The weather cleared over the glacier late on 7 June. On 8 June there was hardly a cloud in the sky. On 9 June there was not a cloud in the sky. On 10 June there was nothing but blue sky. On 11 June there was nothing but blue sky. On 12 June, the same. Our existence became almost surrealistic. We had now been waiting ten days, the last five caught in a paradox; the low-lying cloud layers could not escape until the barometer broke, and those clouds were pinning down our bush pilot. But at noon on 12 June the cirrus began to form, deceptively beautiful cirrus riding high over our peaks, for of course they are the forerunners of a storm. Late that aftenoon Bennett finally got through and landed with mail, a thermos of hot coffee, and tales of the beach evacuation. In an exceedingly dangerous, bouncing takeoff, the overladen Piper Cub got away with Nielsen aboard. At 10:30 p.m. the plane returned; it was getting very dark and it was obvious the storm was almost upon us. Another difficult takeoff, and they were gone. The wing lights disappeared to the east, and then silence.
Space closed in on me, and so did the weather. Two hours later the rains came again. I thought it had rained before, but I discovered it had only sprinkled. Now it rained in wild sheets, vertically, horizontally; it was the monsoon. It rained for sixteen hours without surcease, and during this time—practically immovable in the two-man tent—I listened to the unending roar of avalanches all over the Fairweathers. It was bedlam, but I couldn’t see a thing; I could only lie there in my ridiculous orange house and listen.
When it stopped raining, I rushed to set up the Logan tent again, and moved in quickly. It started to snow.
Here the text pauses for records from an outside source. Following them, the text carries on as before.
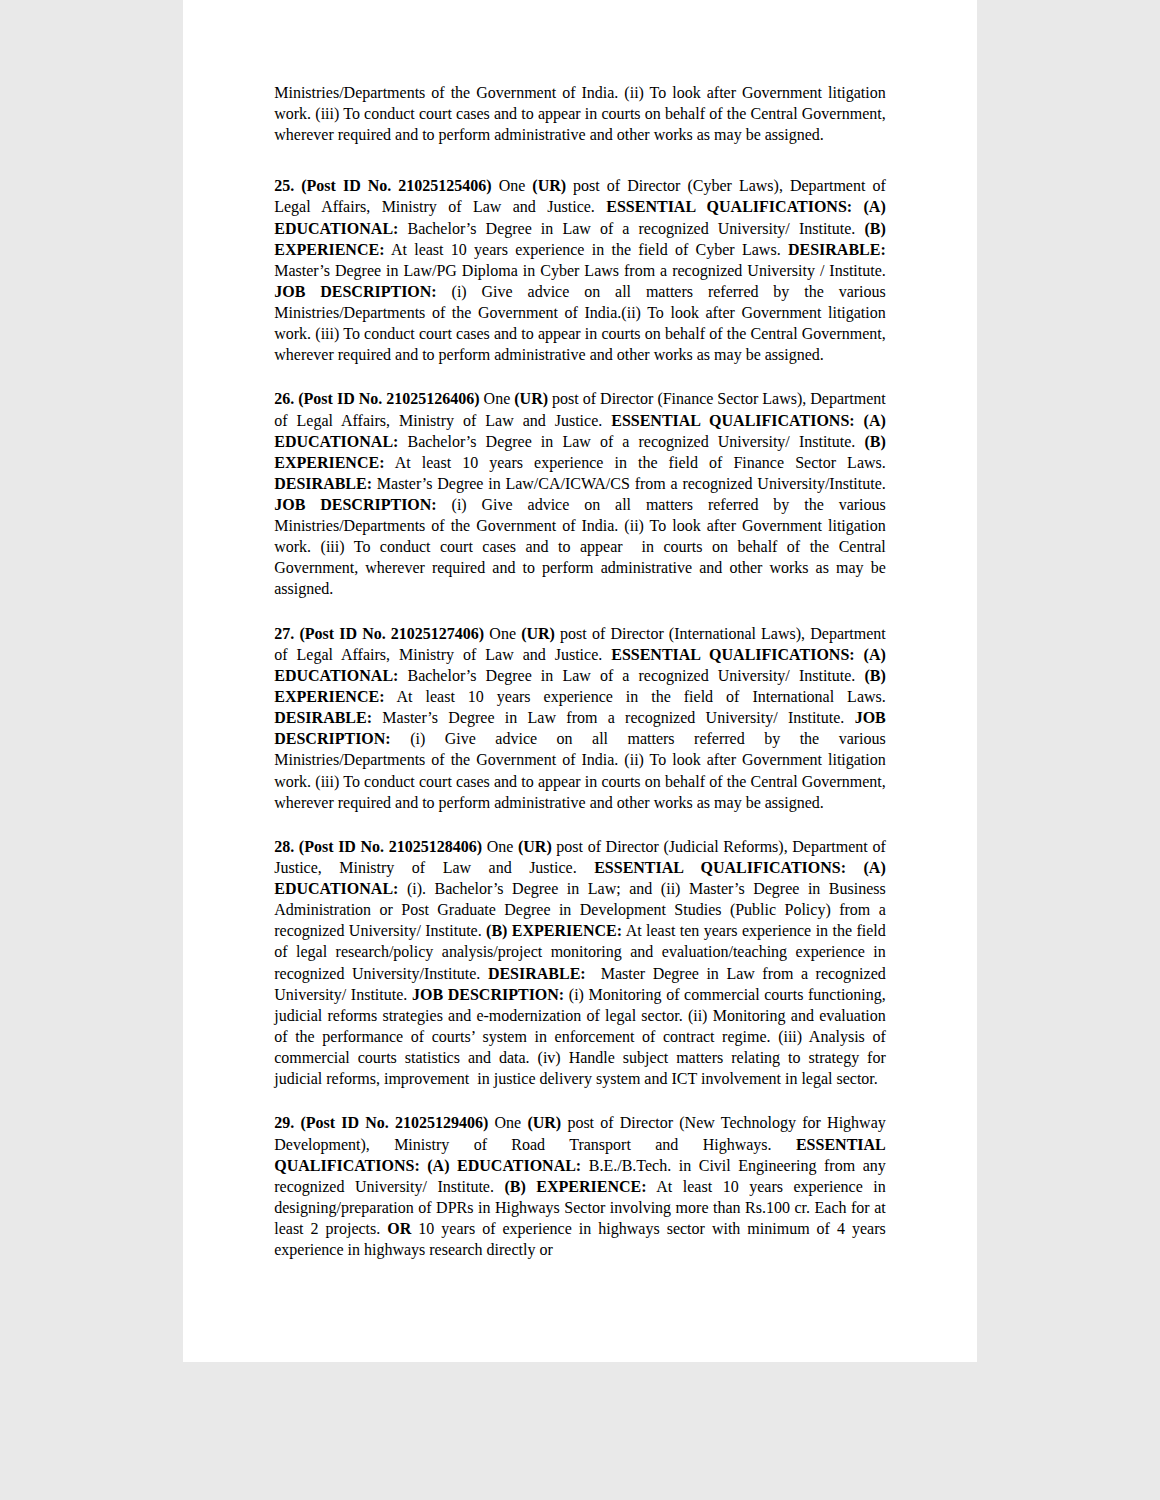Ministries/Departments of the Government of India. (ii) To look after Government litigation work. (iii) To conduct court cases and to appear in courts on behalf of the Central Government, wherever required and to perform administrative and other works as may be assigned.
25. (Post ID No. 21025125406) One (UR) post of Director (Cyber Laws), Department of Legal Affairs, Ministry of Law and Justice. ESSENTIAL QUALIFICATIONS: (A) EDUCATIONAL: Bachelor’s Degree in Law of a recognized University/ Institute. (B) EXPERIENCE: At least 10 years experience in the field of Cyber Laws. DESIRABLE: Master’s Degree in Law/PG Diploma in Cyber Laws from a recognized University / Institute. JOB DESCRIPTION: (i) Give advice on all matters referred by the various Ministries/Departments of the Government of India.(ii) To look after Government litigation work. (iii) To conduct court cases and to appear in courts on behalf of the Central Government, wherever required and to perform administrative and other works as may be assigned.
26. (Post ID No. 21025126406) One (UR) post of Director (Finance Sector Laws), Department of Legal Affairs, Ministry of Law and Justice. ESSENTIAL QUALIFICATIONS: (A) EDUCATIONAL: Bachelor’s Degree in Law of a recognized University/ Institute. (B) EXPERIENCE: At least 10 years experience in the field of Finance Sector Laws. DESIRABLE: Master’s Degree in Law/CA/ICWA/CS from a recognized University/Institute. JOB DESCRIPTION: (i) Give advice on all matters referred by the various Ministries/Departments of the Government of India. (ii) To look after Government litigation work. (iii) To conduct court cases and to appear in courts on behalf of the Central Government, wherever required and to perform administrative and other works as may be assigned.
27. (Post ID No. 21025127406) One (UR) post of Director (International Laws), Department of Legal Affairs, Ministry of Law and Justice. ESSENTIAL QUALIFICATIONS: (A) EDUCATIONAL: Bachelor’s Degree in Law of a recognized University/ Institute. (B) EXPERIENCE: At least 10 years experience in the field of International Laws. DESIRABLE: Master’s Degree in Law from a recognized University/ Institute. JOB DESCRIPTION: (i) Give advice on all matters referred by the various Ministries/Departments of the Government of India. (ii) To look after Government litigation work. (iii) To conduct court cases and to appear in courts on behalf of the Central Government, wherever required and to perform administrative and other works as may be assigned.
28. (Post ID No. 21025128406) One (UR) post of Director (Judicial Reforms), Department of Justice, Ministry of Law and Justice. ESSENTIAL QUALIFICATIONS: (A) EDUCATIONAL: (i). Bachelor’s Degree in Law; and (ii) Master’s Degree in Business Administration or Post Graduate Degree in Development Studies (Public Policy) from a recognized University/ Institute. (B) EXPERIENCE: At least ten years experience in the field of legal research/policy analysis/project monitoring and evaluation/teaching experience in recognized University/Institute. DESIRABLE: Master Degree in Law from a recognized University/ Institute. JOB DESCRIPTION: (i) Monitoring of commercial courts functioning, judicial reforms strategies and e-modernization of legal sector. (ii) Monitoring and evaluation of the performance of courts’ system in enforcement of contract regime. (iii) Analysis of commercial courts statistics and data. (iv) Handle subject matters relating to strategy for judicial reforms, improvement in justice delivery system and ICT involvement in legal sector.
29. (Post ID No. 21025129406) One (UR) post of Director (New Technology for Highway Development), Ministry of Road Transport and Highways. ESSENTIAL QUALIFICATIONS: (A) EDUCATIONAL: B.E./B.Tech. in Civil Engineering from any recognized University/ Institute. (B) EXPERIENCE: At least 10 years experience in designing/preparation of DPRs in Highways Sector involving more than Rs.100 cr. Each for at least 2 projects. OR 10 years of experience in highways sector with minimum of 4 years experience in highways research directly or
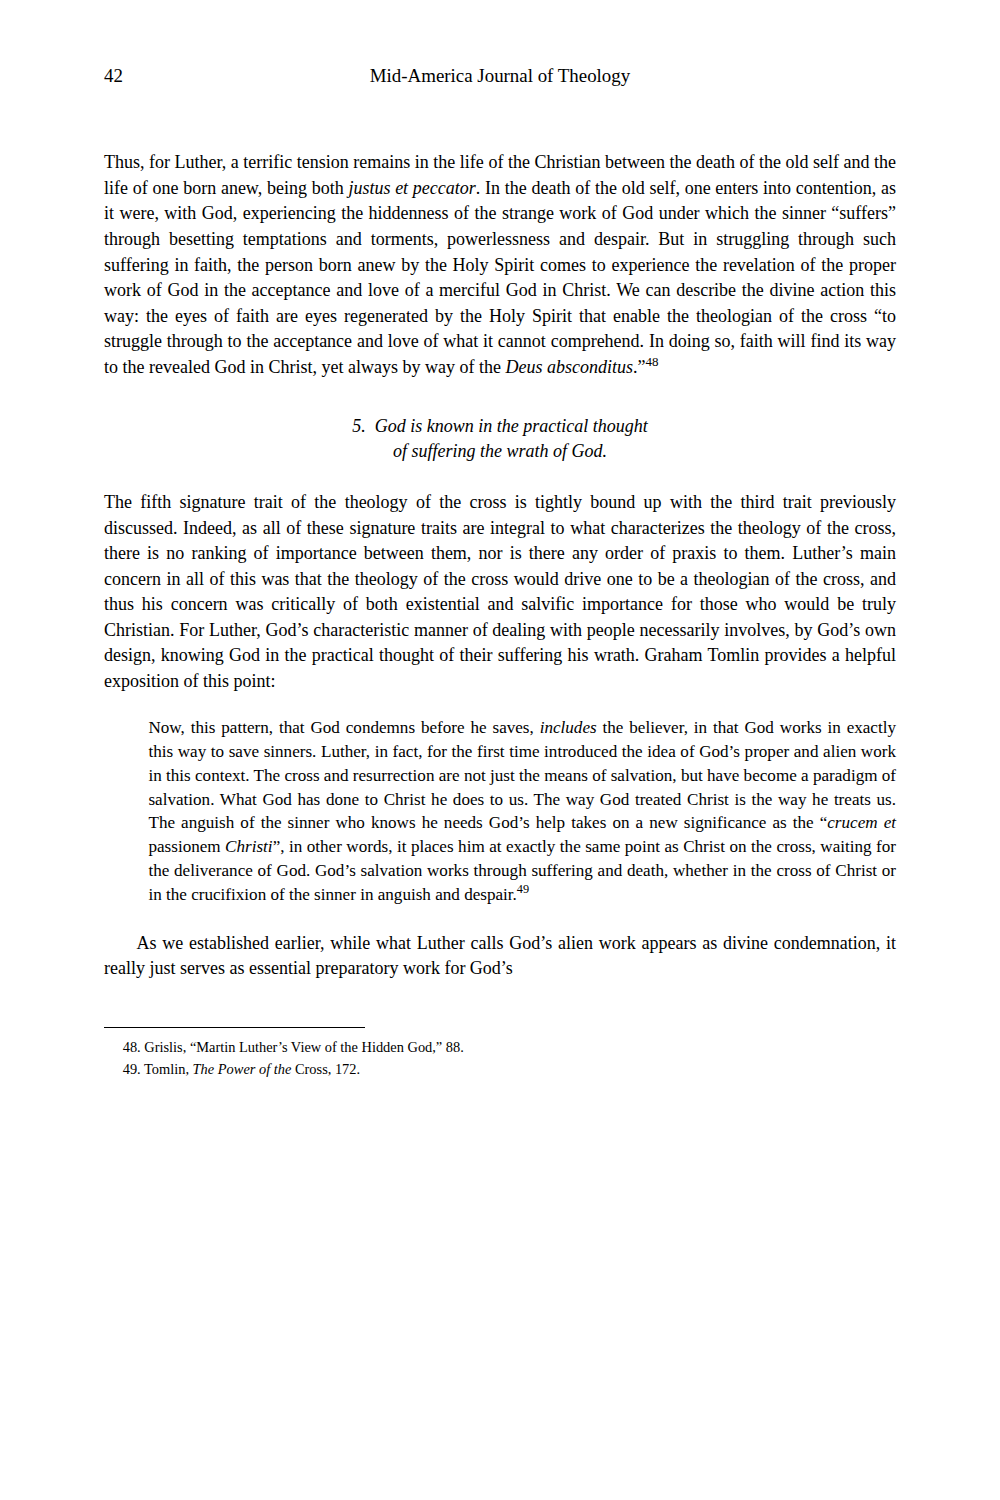42 Mid-America Journal of Theology
Thus, for Luther, a terrific tension remains in the life of the Christian between the death of the old self and the life of one born anew, being both justus et peccator. In the death of the old self, one enters into contention, as it were, with God, experiencing the hiddenness of the strange work of God under which the sinner “suffers” through besetting temptations and torments, powerlessness and despair. But in struggling through such suffering in faith, the person born anew by the Holy Spirit comes to experience the revelation of the proper work of God in the acceptance and love of a merciful God in Christ. We can describe the divine action this way: the eyes of faith are eyes regenerated by the Holy Spirit that enable the theologian of the cross “to struggle through to the acceptance and love of what it cannot comprehend. In doing so, faith will find its way to the revealed God in Christ, yet always by way of the Deus absconditus.”48
5. God is known in the practical thought
of suffering the wrath of God.
The fifth signature trait of the theology of the cross is tightly bound up with the third trait previously discussed. Indeed, as all of these signature traits are integral to what characterizes the theology of the cross, there is no ranking of importance between them, nor is there any order of praxis to them. Luther’s main concern in all of this was that the theology of the cross would drive one to be a theologian of the cross, and thus his concern was critically of both existential and salvific importance for those who would be truly Christian. For Luther, God’s characteristic manner of dealing with people necessarily involves, by God’s own design, knowing God in the practical thought of their suffering his wrath. Graham Tomlin provides a helpful exposition of this point:
Now, this pattern, that God condemns before he saves, includes the believer, in that God works in exactly this way to save sinners. Luther, in fact, for the first time introduced the idea of God’s proper and alien work in this context. The cross and resurrection are not just the means of salvation, but have become a paradigm of salvation. What God has done to Christ he does to us. The way God treated Christ is the way he treats us. The anguish of the sinner who knows he needs God’s help takes on a new significance as the “crucem et passionem Christi”, in other words, it places him at exactly the same point as Christ on the cross, waiting for the deliverance of God. God’s salvation works through suffering and death, whether in the cross of Christ or in the crucifixion of the sinner in anguish and despair.49
As we established earlier, while what Luther calls God’s alien work appears as divine condemnation, it really just serves as essential preparatory work for God’s
48. Grislis, “Martin Luther’s View of the Hidden God,” 88.
49. Tomlin, The Power of the Cross, 172.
It snowed for two days, and my infinitesimal world continued to shrink; excepting the tent, I had seen nothing for almost three days. At last, in the late evening of 15 June, I began to see shapes again. At first the shapes were vague, but by nine o’clock they were mountains.
At 11:00 that night, my last at Base Camp, I came out of the tent in my parka to stand on the cold snow. There was a sullen sky overhead, and great storm clouds hung close to the sea. The scene was one of silent, outrageous desolation. Then out of that vast silence came one of the most mournful sounds in nature; the cry of geese. They were resting somewhere across the glacier, but only briefly I knew, because they were headed for nesting grounds in the Yukon. I wished them well, those geese—in that vast silence as I stood not quite alone.
Summary of Statistics
Area: Fairweather Range, southeastern Alaska.
Mount Quincy Adams, 13,680 feet, May 23, 1962 (Arighi, Bohn, Flachsmann, Maki, Mushkin)—first ascent.
Mount Lituya, 11,910 feet, June 1, 1962 (whole party)—first ascent. Personnel: Scott Arighi, Dave Bohn, David Chappelear, Arthur Maki, Martin Mushkin, Lawrence Nielsen, Americans; Hans Flachsmann, Swiss.